* _ASSIGNMENT_:
The records need to be set down again exactly as they appear.

* _DATA FOR THE TASK_:
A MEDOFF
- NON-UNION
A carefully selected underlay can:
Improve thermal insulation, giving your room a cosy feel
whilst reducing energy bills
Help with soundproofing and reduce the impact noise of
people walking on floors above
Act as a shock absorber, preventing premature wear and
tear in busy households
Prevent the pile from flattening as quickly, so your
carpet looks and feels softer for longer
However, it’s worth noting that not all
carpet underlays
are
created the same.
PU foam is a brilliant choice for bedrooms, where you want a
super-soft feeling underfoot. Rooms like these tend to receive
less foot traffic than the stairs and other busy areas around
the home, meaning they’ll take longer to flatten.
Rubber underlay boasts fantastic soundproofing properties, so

* _YOUR SOLUTION_:
A MEDOFF
- NON-UNION
A carefully selected underlay can:
Improve thermal insulation, giving your room a cosy feel
whilst reducing energy bills
Help with soundproofing and reduce the impact noise of
people walking on floors above
Act as a shock absorber, preventing premature wear and
tear in busy households
Prevent the pile from flattening as quickly, so your
carpet looks and feels softer for longer
However, it’s worth noting that not all
carpet underlays
are
created the same.
PU foam is a brilliant choice for bedrooms, where you want a
super-soft feeling underfoot. Rooms like these tend to receive
less foot traffic than the stairs and other busy areas around
the home, meaning they’ll take longer to flatten.
Rubber underlay boasts fantastic soundproofing properties, so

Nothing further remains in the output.